Question

The function f is continuous on the closed interval [1,15] and has the values shown on the table above. Let g(x) = ∫f(t) dt [1,x]. Using the intervals [1,3], [3,6], [6,10], [10,15], what is the approximation of g(15) – g(1) obtained from a left Riemann Sum?

t: 1 3 6 10 15
f(t) 2 3 4 2 -1

Answer 1

Hello there.

The function f is continuous on the closed interval [1,15] and has the values shown on the table above. Let g(x) = ∫f(t) dt [1,x]. Using the intervals [1,3], [3,6], [6,10], [10,15], what is the approximation of g(15) – g(1) obtained from a left Riemann Sum?
t: 1 3 6 10 15
f(t) 2 3 4 2 -1

39.

Answer 2

We're looking for the two values being subtracted here. One of these values is easy to find:

g(1) = ∫f(t)dt = 0
since taking the integral over an interval of length 0 is 0.

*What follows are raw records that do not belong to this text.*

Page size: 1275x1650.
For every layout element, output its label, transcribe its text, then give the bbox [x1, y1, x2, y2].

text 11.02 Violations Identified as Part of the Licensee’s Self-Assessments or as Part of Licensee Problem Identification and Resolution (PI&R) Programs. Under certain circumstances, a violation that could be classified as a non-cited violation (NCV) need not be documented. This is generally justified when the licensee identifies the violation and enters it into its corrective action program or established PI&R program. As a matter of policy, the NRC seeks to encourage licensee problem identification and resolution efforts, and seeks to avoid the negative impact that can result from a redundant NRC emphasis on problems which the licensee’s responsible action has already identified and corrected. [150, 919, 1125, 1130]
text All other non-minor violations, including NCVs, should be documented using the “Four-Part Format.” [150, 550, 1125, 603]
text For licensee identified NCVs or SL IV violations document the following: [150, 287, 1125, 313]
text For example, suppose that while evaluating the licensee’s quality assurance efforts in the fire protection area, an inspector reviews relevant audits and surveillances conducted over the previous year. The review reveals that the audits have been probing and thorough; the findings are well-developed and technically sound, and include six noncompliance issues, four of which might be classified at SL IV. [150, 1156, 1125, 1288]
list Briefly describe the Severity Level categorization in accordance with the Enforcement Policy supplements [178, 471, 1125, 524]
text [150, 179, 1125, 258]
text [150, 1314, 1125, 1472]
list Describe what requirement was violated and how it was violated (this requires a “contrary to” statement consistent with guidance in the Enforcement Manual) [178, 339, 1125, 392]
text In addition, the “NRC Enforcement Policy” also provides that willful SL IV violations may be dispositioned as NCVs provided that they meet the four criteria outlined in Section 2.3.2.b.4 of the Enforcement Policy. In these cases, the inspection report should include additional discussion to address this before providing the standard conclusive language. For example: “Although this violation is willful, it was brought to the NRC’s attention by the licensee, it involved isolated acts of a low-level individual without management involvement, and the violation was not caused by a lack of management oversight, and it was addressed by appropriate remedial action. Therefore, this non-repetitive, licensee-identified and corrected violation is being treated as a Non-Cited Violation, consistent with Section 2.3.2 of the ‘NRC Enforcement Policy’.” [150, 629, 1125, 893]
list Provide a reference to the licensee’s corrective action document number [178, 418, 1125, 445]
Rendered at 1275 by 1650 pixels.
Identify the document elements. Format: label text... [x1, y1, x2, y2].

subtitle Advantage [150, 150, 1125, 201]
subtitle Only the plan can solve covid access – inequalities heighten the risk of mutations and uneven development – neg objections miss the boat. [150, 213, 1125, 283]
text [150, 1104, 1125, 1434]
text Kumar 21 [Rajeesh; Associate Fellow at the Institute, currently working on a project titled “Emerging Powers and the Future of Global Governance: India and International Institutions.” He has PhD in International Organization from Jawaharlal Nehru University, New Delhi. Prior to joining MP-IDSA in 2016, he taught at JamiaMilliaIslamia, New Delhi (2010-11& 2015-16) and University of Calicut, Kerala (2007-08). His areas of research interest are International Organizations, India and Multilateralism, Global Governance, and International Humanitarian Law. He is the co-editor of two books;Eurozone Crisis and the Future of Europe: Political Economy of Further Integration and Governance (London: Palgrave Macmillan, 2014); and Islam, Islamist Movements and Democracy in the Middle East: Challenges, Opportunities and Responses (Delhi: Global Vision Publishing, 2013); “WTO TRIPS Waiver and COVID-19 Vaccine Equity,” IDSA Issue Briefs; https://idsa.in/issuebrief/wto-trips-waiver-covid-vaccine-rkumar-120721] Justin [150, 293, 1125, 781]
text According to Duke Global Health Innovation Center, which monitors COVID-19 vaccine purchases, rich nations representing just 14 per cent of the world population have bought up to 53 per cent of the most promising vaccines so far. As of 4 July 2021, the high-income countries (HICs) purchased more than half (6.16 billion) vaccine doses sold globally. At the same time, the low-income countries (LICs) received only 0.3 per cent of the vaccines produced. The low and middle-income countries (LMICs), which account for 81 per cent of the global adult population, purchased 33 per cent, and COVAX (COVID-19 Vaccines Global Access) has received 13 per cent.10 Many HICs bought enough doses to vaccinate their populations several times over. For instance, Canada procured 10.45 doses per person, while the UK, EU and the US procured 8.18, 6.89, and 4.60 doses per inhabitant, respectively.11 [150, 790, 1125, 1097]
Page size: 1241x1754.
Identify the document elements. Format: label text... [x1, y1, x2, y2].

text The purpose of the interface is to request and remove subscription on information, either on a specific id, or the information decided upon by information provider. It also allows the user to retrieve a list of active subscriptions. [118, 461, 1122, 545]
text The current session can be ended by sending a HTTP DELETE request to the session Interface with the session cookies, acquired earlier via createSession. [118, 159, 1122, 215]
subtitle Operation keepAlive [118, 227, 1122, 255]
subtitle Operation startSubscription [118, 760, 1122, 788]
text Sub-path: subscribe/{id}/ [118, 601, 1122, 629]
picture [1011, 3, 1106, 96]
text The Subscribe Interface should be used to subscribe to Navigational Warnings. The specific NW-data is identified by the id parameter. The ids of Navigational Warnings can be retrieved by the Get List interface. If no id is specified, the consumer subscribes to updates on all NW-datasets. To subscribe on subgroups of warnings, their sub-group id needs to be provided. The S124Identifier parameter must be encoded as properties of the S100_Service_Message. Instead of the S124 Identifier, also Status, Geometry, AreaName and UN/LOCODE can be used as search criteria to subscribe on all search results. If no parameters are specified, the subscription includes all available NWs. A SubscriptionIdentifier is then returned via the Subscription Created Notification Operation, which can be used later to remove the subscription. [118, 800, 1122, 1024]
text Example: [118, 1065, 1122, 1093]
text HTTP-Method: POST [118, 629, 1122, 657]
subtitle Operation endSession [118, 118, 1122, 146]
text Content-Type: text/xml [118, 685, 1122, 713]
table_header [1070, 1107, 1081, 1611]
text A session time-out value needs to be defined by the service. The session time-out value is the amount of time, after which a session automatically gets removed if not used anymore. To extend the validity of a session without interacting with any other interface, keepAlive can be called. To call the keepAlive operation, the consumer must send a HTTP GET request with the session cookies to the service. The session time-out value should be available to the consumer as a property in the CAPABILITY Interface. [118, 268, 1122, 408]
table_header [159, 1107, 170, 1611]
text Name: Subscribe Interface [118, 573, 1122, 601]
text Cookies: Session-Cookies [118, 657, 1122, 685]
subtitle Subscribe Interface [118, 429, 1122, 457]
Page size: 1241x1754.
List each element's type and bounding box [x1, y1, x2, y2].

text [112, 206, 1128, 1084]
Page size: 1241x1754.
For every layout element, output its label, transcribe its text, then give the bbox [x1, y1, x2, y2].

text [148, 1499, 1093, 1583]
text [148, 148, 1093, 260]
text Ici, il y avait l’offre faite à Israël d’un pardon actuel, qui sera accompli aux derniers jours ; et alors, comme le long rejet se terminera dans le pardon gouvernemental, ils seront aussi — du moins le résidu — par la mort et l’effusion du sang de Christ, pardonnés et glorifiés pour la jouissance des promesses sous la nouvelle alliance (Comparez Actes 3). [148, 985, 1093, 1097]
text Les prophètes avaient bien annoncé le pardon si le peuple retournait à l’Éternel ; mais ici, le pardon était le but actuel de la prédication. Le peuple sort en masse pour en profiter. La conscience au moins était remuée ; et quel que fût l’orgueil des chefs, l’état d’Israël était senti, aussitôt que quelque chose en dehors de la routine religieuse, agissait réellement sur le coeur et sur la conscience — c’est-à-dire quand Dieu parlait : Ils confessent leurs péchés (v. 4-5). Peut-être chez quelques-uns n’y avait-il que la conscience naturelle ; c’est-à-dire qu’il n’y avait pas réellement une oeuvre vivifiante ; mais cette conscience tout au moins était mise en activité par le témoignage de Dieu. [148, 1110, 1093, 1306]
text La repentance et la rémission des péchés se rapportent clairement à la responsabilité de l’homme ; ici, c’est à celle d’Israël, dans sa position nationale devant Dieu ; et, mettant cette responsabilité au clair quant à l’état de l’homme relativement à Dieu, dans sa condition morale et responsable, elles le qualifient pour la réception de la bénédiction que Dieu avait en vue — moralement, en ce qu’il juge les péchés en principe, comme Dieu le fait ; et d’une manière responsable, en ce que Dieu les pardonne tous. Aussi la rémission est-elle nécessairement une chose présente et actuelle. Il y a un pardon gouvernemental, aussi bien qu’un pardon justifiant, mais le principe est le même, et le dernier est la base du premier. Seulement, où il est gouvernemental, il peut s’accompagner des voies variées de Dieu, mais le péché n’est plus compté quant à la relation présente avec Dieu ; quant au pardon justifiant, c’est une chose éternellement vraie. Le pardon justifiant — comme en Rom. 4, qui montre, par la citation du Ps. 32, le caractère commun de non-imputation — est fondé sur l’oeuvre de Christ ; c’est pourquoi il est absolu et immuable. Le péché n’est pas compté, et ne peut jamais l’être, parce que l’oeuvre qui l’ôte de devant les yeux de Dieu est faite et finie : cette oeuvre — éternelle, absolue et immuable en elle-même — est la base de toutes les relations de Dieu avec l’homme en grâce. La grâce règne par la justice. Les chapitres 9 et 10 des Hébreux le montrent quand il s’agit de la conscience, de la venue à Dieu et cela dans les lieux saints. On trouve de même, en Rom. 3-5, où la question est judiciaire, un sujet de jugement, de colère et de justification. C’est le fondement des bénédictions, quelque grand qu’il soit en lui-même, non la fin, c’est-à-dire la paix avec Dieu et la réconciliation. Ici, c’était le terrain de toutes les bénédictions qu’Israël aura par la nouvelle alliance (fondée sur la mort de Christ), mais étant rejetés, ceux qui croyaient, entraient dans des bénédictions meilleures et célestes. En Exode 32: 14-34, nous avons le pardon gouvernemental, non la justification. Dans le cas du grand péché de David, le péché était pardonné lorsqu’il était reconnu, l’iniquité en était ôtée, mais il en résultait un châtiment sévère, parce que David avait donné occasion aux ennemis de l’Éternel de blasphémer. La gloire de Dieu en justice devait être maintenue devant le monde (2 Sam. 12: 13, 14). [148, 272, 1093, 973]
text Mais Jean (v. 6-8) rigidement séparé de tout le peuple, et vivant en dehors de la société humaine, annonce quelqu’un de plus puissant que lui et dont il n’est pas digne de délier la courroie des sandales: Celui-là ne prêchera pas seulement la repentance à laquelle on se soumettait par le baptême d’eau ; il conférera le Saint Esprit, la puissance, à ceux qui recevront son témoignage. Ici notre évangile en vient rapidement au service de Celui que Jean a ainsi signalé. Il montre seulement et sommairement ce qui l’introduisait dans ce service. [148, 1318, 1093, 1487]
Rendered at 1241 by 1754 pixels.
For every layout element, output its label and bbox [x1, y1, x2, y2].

The other value we find by taking a Left Riemann Sum, which means that we divide the interval [1,15] into the intervals listed above and find the area of rectangles over those regions:

Each integral breaks down like so:

(3-1)*f(1)=4

(6-3)*f(3)=9

(10-6)*f(6)=16

(15-10)*f(10)=10.

So, the sum of all these integrals is 39, which means g(15)=39.

Then, g(15)-g(1)=39-0=39.

I hope my answer has come to your help. God bless and have a nice day ahead!